The focus on ‘new towns and garden cities’ is curious given that this is what Nick Clegg was saying last year when he said, ‘We are working with a number of large locally-led schemes, ranging from 4,000 to 9,500 units in size, which in total will deliver up to 48,600 new homes’. But nothing has been heard since.

More important than the random number generators that all the main parties appear to use for future housing was Ed Miliband’s refocusing of the debate on what can be done to boost supply as opposed to demand and prices.

It is clear to everyone that there is a chronic lack of supply in the housing market, especially in key areas of demand such as London and the South East, which have sustained house prices. It is strange that all the key policies to boost the housing market over the past few years have focused on enabling greater demand, whether it be FirstBuy, NewBuy, Funding for Lending or Help to Buy. But, politicians cannot afford to allow prices to fall given most households’ wealth is in their house.

What Ed Miliband has done is likely to change the debate, focusing on supply rather than demand:

 “So we’ll say to private developers, you can’t just sit on land and refuse to build. We will give them a very clear message - either use the land or lose the land, that is what the next Labour government will do.”

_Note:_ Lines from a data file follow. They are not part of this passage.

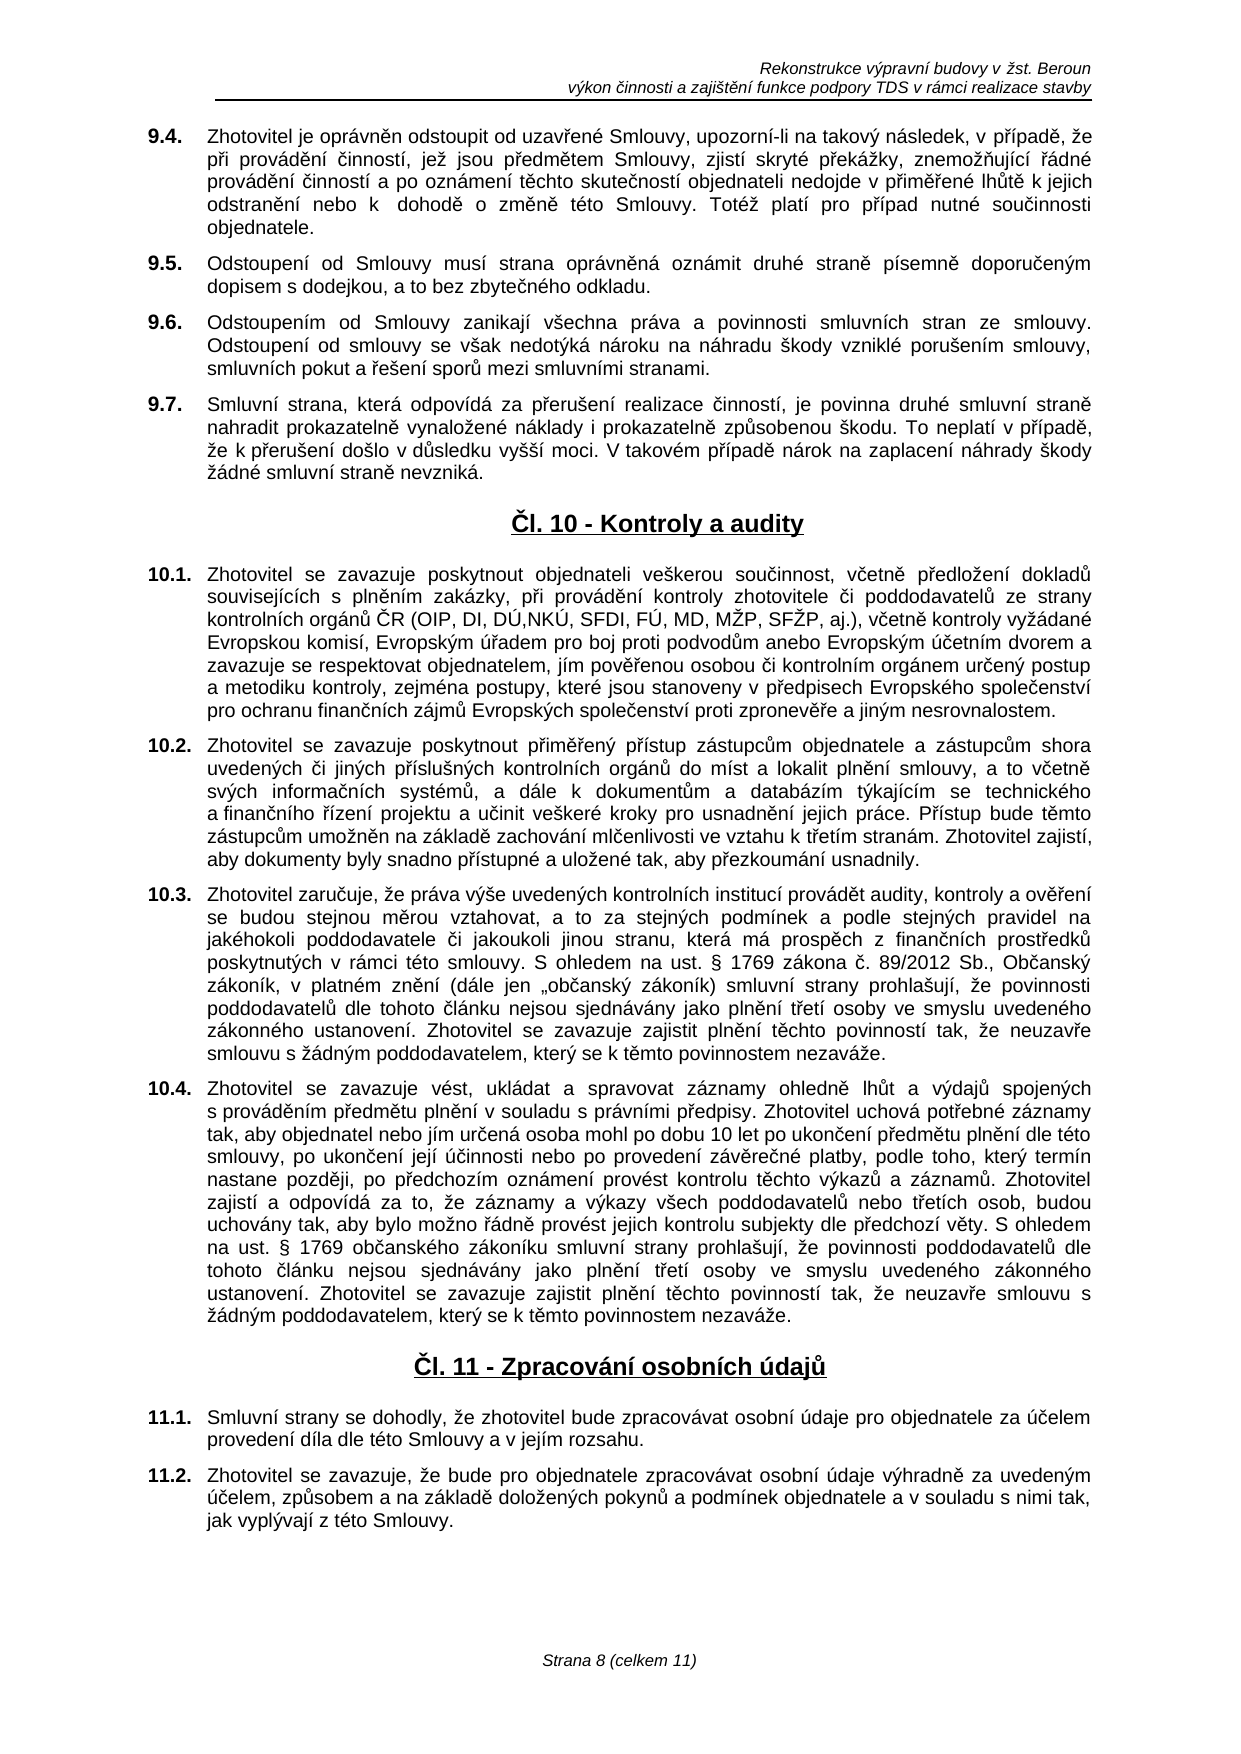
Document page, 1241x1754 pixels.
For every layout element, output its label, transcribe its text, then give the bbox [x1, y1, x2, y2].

list Čl. 10 - Kontroly a audity [223, 509, 1092, 538]
text 11.1. Smluvní strany se dohodly, že zhotovitel bude zpracovávat osobní údaje pro objednatele za účelem provedení díla dle této Smlouvy a v jejím rozsahu. [148, 1406, 1092, 1451]
list Odstoupení od Smlouvy musí strana oprávněná oznámit druhé straně písemně doporučeným dopisem s dodejkou, a to bez zbytečného odkladu. [148, 251, 1092, 297]
text 11.2. Zhotovitel se zavazuje, že bude pro objednatele zpracovávat osobní údaje výhradně za uvedeným účelem, způsobem a na základě doložených pokynů a podmínek objednatele a v souladu s nimi tak, jak vyplývají z této Smlouvy. [148, 1463, 1092, 1532]
list Zhotovitel je oprávněn odstoupit od uzavřené Smlouvy, upozorní-li na takový následek, v případě, že při provádění činností, jež jsou předmětem Smlouvy, zjistí skryté překážky, znemožňující řádné provádění činností a po oznámení těchto skutečností objednateli nedojde v přiměřené lhůtě k jejich odstranění nebo k dohodě o změně této Smlouvy. Totéž platí pro případ nutné součinnosti objednatele. [148, 123, 1092, 238]
list Smluvní strana, která odpovídá za přerušení realizace činností, je povinna druhé smluvní straně nahradit prokazatelně vynaložené náklady i prokazatelně způsobenou škodu. To neplatí v případě, že k přerušení došlo v důsledku vyšší moci. V takovém případě nárok na zaplacení náhrady škody žádné smluvní straně nevzniká. [148, 392, 1092, 484]
text 10.1. Zhotovitel se zavazuje poskytnout objednateli veškerou součinnost, včetně předložení dokladů souvisejících s plněním zakázky, při provádění kontroly zhotovitele či poddodavatelů ze strany kontrolních orgánů ČR (OIP, DI, DÚ,NKÚ, SFDI, FÚ, MD, MŽP, SFŽP, aj.), včetně kontroly vyžádané Evropskou komisí, Evropským úřadem pro boj proti podvodům anebo Evropským účetním dvorem a zavazuje se respektovat objednatelem, jím pověřenou osobou či kontrolním orgánem určený postup a metodiku kontroly, zejména postupy, které jsou stanoveny v předpisech Evropského společenství pro ochranu finančních zájmů Evropských společenství proti zpronevěře a jiným nesrovnalostem. [148, 563, 1093, 722]
list 10.4. Zhotovitel se zavazuje vést, ukládat a spravovat záznamy ohledně lhůt a výdajů spojených s prováděním předmětu plnění v souladu s právními předpisy. Zhotovitel uchová potřebné záznamy tak, aby objednatel nebo jím určená osoba mohl po dobu 10 let po ukončení předmětu plnění dle této smlouvy, po ukončení její účinnosti nebo po provedení závěrečné platby, podle toho, který termín nastane později, po předchozím oznámení provést kontrolu těchto výkazů a záznamů. Zhotovitel zajistí a odpovídá za to, že záznamy a výkazy všech poddodavatelů nebo třetích osob, budou uchovány tak, aby bylo možno řádně provést jejich kontrolu subjekty dle předchozí věty. S ohledem na ust. § 1769 občanského zákoníku smluvní strany prohlašují, že povinnosti poddodavatelů dle tohoto článku nejsou sjednávány jako plnění třetí osoby ve smyslu uvedeného zákonného ustanovení. Zhotovitel se zavazuje zajistit plnění těchto povinností tak, že neuzavře smlouvu s žádným poddodavatelem, který se k těmto povinnostem nezaváže. [148, 1077, 1093, 1327]
text 10.2. Zhotovitel se zavazuje poskytnout přiměřený přístup zástupcům objednatele a zástupcům shora uvedených či jiných příslušných kontrolních orgánů do míst a lokalit plnění smlouvy, a to včetně svých informačních systémů, a dále k dokumentům a databázím týkajícím se technického a finančního řízení projektu a učinit veškeré kroky pro usnadnění jejich práce. Přístup bude těmto zástupcům umožněn na základě zachování mlčenlivosti ve vztahu k třetím stranám. Zhotovitel zajistí, aby dokumenty byly snadno přístupné a uložené tak, aby přezkoumání usnadnily. [148, 734, 1093, 870]
list Odstoupením od Smlouvy zanikají všechna práva a povinnosti smluvních stran ze smlouvy. Odstoupení od smlouvy se však nedotýká nároku na náhradu škody vzniklé porušením smlouvy, smluvních pokut a řešení sporů mezi smluvními stranami. [148, 310, 1092, 379]
text Čl. 11 - Zpracování osobních údajů [148, 1352, 1092, 1381]
list 10.3. Zhotovitel zaručuje, že práva výše uvedených kontrolních institucí provádět audity, kontroly a ověření se budou stejnou měrou vztahovat, a to za stejných podmínek a podle stejných pravidel na jakéhokoli poddodavatele či jakoukoli jinou stranu, která má prospěch z finančních prostředků poskytnutých v rámci této smlouvy. S ohledem na ust. § 1769 zákona č. 89/2012 Sb., Občanský zákoník, v platném znění (dále jen „občanský zákoník) smluvní strany prohlašují, že povinnosti poddodavatelů dle tohoto článku nejsou sjednávány jako plnění třetí osoby ve smyslu uvedeného zákonného ustanovení. Zhotovitel se zavazuje zajistit plnění těchto povinností tak, že neuzavře smlouvu s žádným poddodavatelem, který se k těmto povinnostem nezaváže. [148, 883, 1093, 1064]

But, what exactly are they intending to do? Take land with planning permission away from house builders? That essentially decapitates the major house builders and destroys their business model,  given that their profits are primarily driven by land value. Is that really the way forward? Is that really going to give us the number, and type, of homes we need?

Surely if the essential principle is to wrestle control of the housing market away from the major house builders and ensure that, long term, their business model is based upon building homes then history suggests the best way of doing this is for a public sector building programme. The largest number of homes we’ve ever built, and the only time we’ve built more than the number of households we’ve been creating, was in the late ‘60s and early ‘70s, when 350,000-400,000 homes per year were built; around half public and half private.

Additionally, if government is a significant player in the house building market it can directly influence the type of housing being built in terms of flats vs houses, energy-efficiency, space. Also, indirectly, this could influence private house building by providing competition for what is already being built.

So, to summarise, the 200,000 figure is largely irrelevant, the change in focus of policy from demand to supply is good but the method of driving the policy is bad. I wouldn’t expect what happened in the few years after Gordon Brown’s ‘200,000 homes per year’ statement, but also I wouldn’t expect 200,000 homes.